* _To-do item_
Print out each entry below exactly, please.

══ Provided data ══

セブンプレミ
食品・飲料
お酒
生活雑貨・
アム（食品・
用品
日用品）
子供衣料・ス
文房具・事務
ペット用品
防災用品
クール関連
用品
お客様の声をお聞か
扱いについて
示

═══

* _Solution for this task_
セブンプレミ
食品・飲料
お酒
生活雑貨・
アム（食品・
用品
日用品）
子供衣料・ス
文房具・事務
ペット用品
防災用品
クール関連
用品
お客様の声をお聞か
扱いについて
示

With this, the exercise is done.